2021年10月27日水曜日

解離における他者性 26

 現代的な精神分析理論における解離

  1980年代ごろから米国では解離に関する関心が再び高まったが、これらは主として精神分析のコミュニティの外部で議論されていたことであった。ただし精神分析においても盛んに解離を論じたのが、Donnel Stern Phillip Bromberg であった。この二人の理論については、かつて「解離新時代」でもその概略を紹介したが、本書でも他者性ないしはvan der Hart による分類という視点から見直したい。ここで問題となるのは、Stern や Bromberg が精神分析という土俵で解離を論じる際に、それを防衛としてではなく、タイプ2としてとらえているかという事である。結論から言えば、彼らの解離の理論は依然としてタイプ1.に留まっていると考えざるを得ない。しかしそれは彼らが精神分析家である以上はやむを得ないことかもしれない。
 Stern, Bromberg に特徴的なのは、彼らが曲がりなりにも解離という概念を用い、それについて論じているという事である。
 Stern は以下のように述べている。「解離はトラウマに関する文献で様々に概念化されているが、解離についての理論は人生における出来事が耐えがたい時の自己防衛のプロセスという概念をめぐって行われている (Stern, 2009, p. 653)。」彼の言うように、理論家によっていろいろな個人差はあるとしても、解離の理論は防衛モデルとして描かれるというのが全体の傾向であるのは確かであろう。

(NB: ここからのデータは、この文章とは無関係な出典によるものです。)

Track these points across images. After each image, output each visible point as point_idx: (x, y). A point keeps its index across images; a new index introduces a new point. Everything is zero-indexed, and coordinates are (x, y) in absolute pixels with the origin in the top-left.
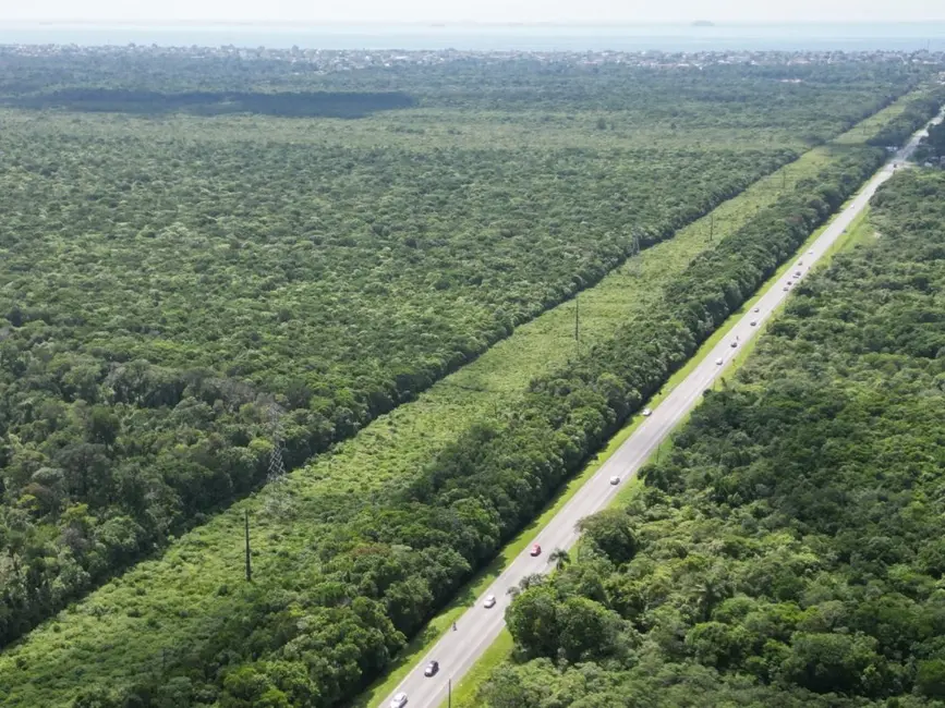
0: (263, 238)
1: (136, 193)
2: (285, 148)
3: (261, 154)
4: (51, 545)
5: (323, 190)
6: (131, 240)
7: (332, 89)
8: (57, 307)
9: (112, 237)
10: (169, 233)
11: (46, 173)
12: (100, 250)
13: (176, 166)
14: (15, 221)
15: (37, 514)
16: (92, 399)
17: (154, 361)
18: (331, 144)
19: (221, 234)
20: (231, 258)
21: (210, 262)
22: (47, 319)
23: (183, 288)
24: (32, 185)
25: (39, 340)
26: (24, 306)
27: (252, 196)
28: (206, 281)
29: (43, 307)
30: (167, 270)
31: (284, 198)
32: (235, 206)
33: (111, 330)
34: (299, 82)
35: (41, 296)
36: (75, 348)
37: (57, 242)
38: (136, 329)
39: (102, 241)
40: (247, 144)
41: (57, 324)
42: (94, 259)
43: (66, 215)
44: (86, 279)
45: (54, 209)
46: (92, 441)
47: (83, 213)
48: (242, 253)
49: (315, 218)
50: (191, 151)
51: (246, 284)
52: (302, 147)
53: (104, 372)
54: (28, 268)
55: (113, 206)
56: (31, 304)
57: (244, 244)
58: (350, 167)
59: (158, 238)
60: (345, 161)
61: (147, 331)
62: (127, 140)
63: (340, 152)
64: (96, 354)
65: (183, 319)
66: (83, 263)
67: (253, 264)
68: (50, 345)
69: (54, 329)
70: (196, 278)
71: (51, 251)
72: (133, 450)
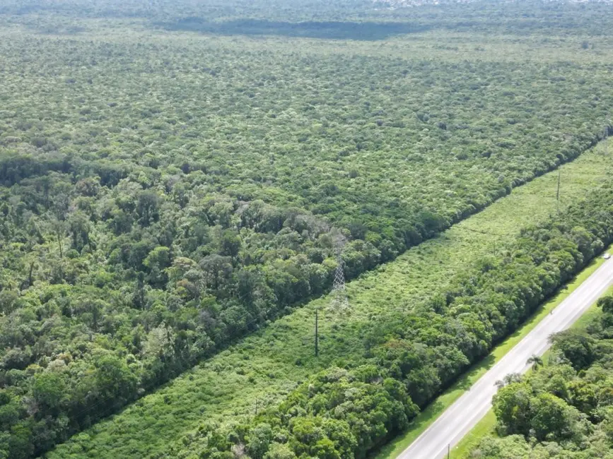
0: (344, 120)
1: (268, 88)
2: (364, 60)
3: (348, 63)
4: (192, 322)
5: (386, 88)
6: (261, 119)
7: (398, 20)
8: (211, 162)
9: (249, 117)
10: (284, 115)
11: (213, 74)
12: (241, 125)
13: (293, 70)
14: (192, 105)
15: (186, 299)
16: (226, 225)
17: (267, 201)
18: (394, 57)
19: (317, 117)
20: (322, 134)
21: (309, 135)
22: (205, 170)
23: (290, 152)
24: (204, 82)
25: (198, 184)
26: (191, 161)
27: (340, 91)
28: (305, 149)
29: (202, 162)
30: (281, 140)
31: (360, 94)
32: (327, 98)
33: (242, 179)
34: (376, 15)
35: (201, 155)
36: (219, 190)
37: (215, 119)
38: (257, 179)
39: (242, 120)
40: (340, 57)
41: (210, 173)
42: (236, 131)
43: (222, 102)
44: (229, 143)
45: (216, 97)
46: (222, 254)
47: (233, 101)
48: (329, 130)
49: (379, 108)
50: (304, 60)
51: (330, 151)
52: (375, 59)
53: (235, 207)
54: (196, 135)
55: (251, 96)
56: (195, 159)
57: (331, 124)
58: (405, 72)
59: (278, 118)
60: (402, 68)
61: (265, 180)
62: (264, 52)
63: (400, 62)
64: (231, 195)
65: (288, 174)
66: (229, 134)
67: (335, 138)
68: (204, 187)
69: (208, 177)
70: (299, 146)
71: (211, 125)
72: (249, 261)
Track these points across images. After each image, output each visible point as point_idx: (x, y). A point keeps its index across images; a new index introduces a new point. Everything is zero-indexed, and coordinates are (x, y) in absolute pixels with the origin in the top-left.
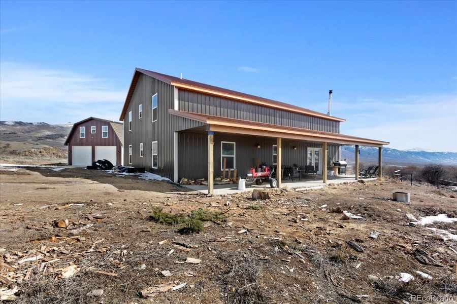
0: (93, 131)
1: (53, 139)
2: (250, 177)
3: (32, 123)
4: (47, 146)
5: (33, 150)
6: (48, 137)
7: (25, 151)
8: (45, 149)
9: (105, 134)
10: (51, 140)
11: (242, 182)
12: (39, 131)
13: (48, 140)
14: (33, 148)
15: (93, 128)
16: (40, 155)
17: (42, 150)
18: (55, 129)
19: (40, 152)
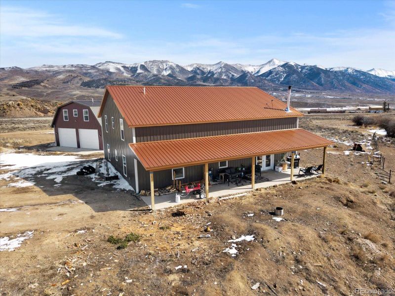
0: (76, 115)
1: (29, 87)
2: (184, 193)
3: (3, 69)
4: (24, 98)
5: (10, 103)
6: (23, 85)
7: (3, 105)
8: (23, 101)
9: (86, 117)
10: (27, 88)
11: (178, 197)
12: (12, 78)
13: (23, 88)
14: (10, 100)
15: (75, 111)
16: (18, 109)
17: (19, 102)
18: (29, 75)
19: (18, 105)
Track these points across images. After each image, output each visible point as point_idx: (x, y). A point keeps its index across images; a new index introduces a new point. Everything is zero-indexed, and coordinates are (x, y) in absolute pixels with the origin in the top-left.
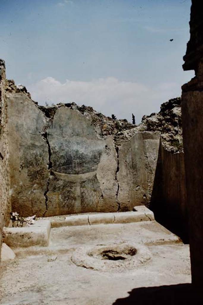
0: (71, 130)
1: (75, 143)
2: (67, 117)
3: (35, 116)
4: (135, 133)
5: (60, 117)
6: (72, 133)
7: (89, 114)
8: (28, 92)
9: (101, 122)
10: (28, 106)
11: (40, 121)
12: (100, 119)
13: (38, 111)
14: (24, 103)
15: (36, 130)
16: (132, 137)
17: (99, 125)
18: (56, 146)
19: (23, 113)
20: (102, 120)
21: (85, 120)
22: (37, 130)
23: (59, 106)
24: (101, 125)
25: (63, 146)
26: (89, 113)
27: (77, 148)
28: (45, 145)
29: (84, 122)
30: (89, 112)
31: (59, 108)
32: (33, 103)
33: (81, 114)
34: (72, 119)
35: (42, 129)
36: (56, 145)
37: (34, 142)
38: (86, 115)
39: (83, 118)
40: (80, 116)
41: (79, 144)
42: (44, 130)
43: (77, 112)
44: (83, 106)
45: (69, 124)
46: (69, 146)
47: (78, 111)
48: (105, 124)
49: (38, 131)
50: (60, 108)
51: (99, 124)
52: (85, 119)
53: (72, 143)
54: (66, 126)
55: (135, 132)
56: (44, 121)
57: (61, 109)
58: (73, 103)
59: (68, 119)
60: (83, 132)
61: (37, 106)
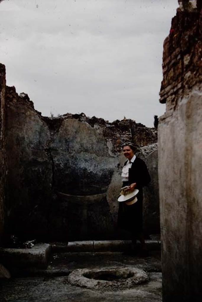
0: (78, 145)
1: (83, 160)
2: (75, 131)
3: (37, 128)
4: (153, 150)
5: (66, 130)
6: (80, 149)
7: (99, 127)
8: (30, 100)
9: (113, 137)
10: (30, 116)
11: (43, 134)
12: (112, 133)
13: (41, 123)
14: (26, 113)
15: (39, 144)
16: (149, 155)
17: (111, 141)
18: (60, 163)
19: (24, 125)
20: (114, 134)
21: (95, 134)
22: (40, 144)
23: (66, 117)
24: (113, 140)
25: (69, 163)
26: (100, 126)
27: (84, 166)
28: (48, 161)
29: (94, 136)
30: (101, 125)
31: (65, 119)
32: (36, 113)
33: (91, 127)
34: (80, 132)
35: (45, 144)
36: (61, 162)
37: (37, 158)
38: (96, 128)
39: (92, 132)
40: (89, 130)
41: (88, 161)
42: (47, 144)
43: (86, 124)
44: (94, 117)
45: (76, 138)
46: (76, 163)
47: (87, 123)
48: (118, 139)
49: (41, 145)
50: (67, 119)
51: (111, 139)
52: (95, 132)
53: (79, 160)
54: (72, 141)
56: (48, 134)
57: (67, 120)
58: (82, 113)
59: (76, 132)
60: (93, 148)
61: (41, 117)
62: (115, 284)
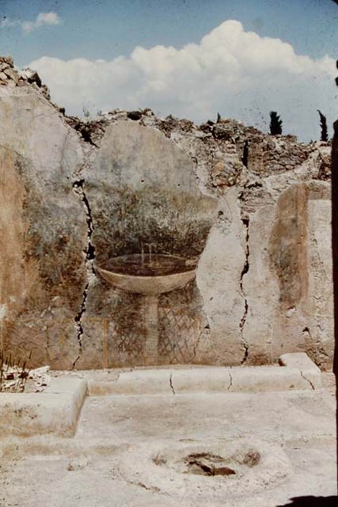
0: (139, 173)
1: (148, 204)
2: (132, 144)
3: (58, 140)
4: (290, 184)
5: (115, 143)
6: (142, 181)
7: (182, 137)
8: (42, 84)
9: (210, 157)
10: (43, 116)
11: (68, 153)
12: (207, 148)
13: (65, 128)
14: (33, 109)
15: (60, 173)
16: (282, 193)
17: (204, 164)
18: (104, 211)
19: (31, 135)
20: (211, 152)
21: (173, 152)
22: (63, 172)
23: (114, 117)
24: (210, 164)
25: (121, 210)
26: (182, 134)
27: (152, 216)
28: (79, 207)
29: (171, 156)
30: (184, 132)
31: (114, 122)
32: (54, 110)
33: (164, 136)
34: (143, 148)
35: (72, 173)
36: (105, 209)
37: (56, 201)
38: (175, 139)
39: (168, 147)
40: (161, 143)
41: (158, 207)
42: (77, 173)
43: (154, 132)
44: (170, 117)
45: (134, 159)
46: (134, 210)
47: (158, 130)
48: (218, 162)
49: (65, 175)
50: (116, 122)
51: (205, 162)
52: (173, 148)
53: (142, 204)
54: (128, 166)
55: (289, 182)
56: (79, 151)
57: (117, 124)
58: (146, 110)
59: (134, 148)
60: (168, 180)
61: (64, 118)
62: (222, 484)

 さてここから両者の理論を簡単にまとめようと思っているのだが、実は Donnel Stern と Phillip Bromberg の解離の理論を、私は本当はわかっていないように思う。ここでそれを深く反省して、少し腰を据えて読んでみようと思う。ネタとなる論文は以下のものである。

Stern, D.B. 2009. Dissociation and Unformulated Experience: A Psychoanalytic Model of Mind. (In) P. F. Dell & J. A. O'Neil (Eds.) Dissociation and the dissociative disorders: DSM-V and beyond (pp.653-663). Routledge/Taylor & Francis Group.
Bromberg, P. Multiple self-states, the Relational Mind, and Dissociation: A Paychoanalytic Perspective.pp.
(In) P. F. Dell & J. A. O'Neil (Eds.) Dissociation and the dissociative disorders: DSM-V and beyond (pp.637-662). Routledge/Taylor & Francis Group.
 両論文とも、解離に特化したテーマで書かれた論文だ。
 Donnel Stern (以下S)は自分の立場は自衛のためのプロセスとして理解されているが、その立場を自分は守るものの、それを拡張したいというのだ。彼のこのアイデアは一方では精神分析の、他方では哲学的な考えに基づくものである、としてその哲学者としては、Fingarette, Gadamer, W.James, Merleau-Ponty などを挙げる。
 Sはサリバニアンだけあって、フロイトとサリバンの対比を行っている。Sullivan は抑圧ではなく解離こそが第一の防衛操作であり、それは耐えかねる体験が再び襲ってくることに向けられるとした。(それはフロイトが考えたような内因性の原初的なファンタジーの突き上げに対する抑圧を第一の防衛操作と考えるのとは対極的である。)最初にSはフロイトの抑圧モデルについて批判している。そのモデルでは、意識内容は、欲動とそれに対する防衛という戦いの後にたまたま残ったもの、というニュアンスがあるという。ちょうど症状が妥協の産物として消極的な形で現れるのと同様、意識内容も同様の受け身的な記録 passive record であるというのだ。あんまり意味を持たないというわけか。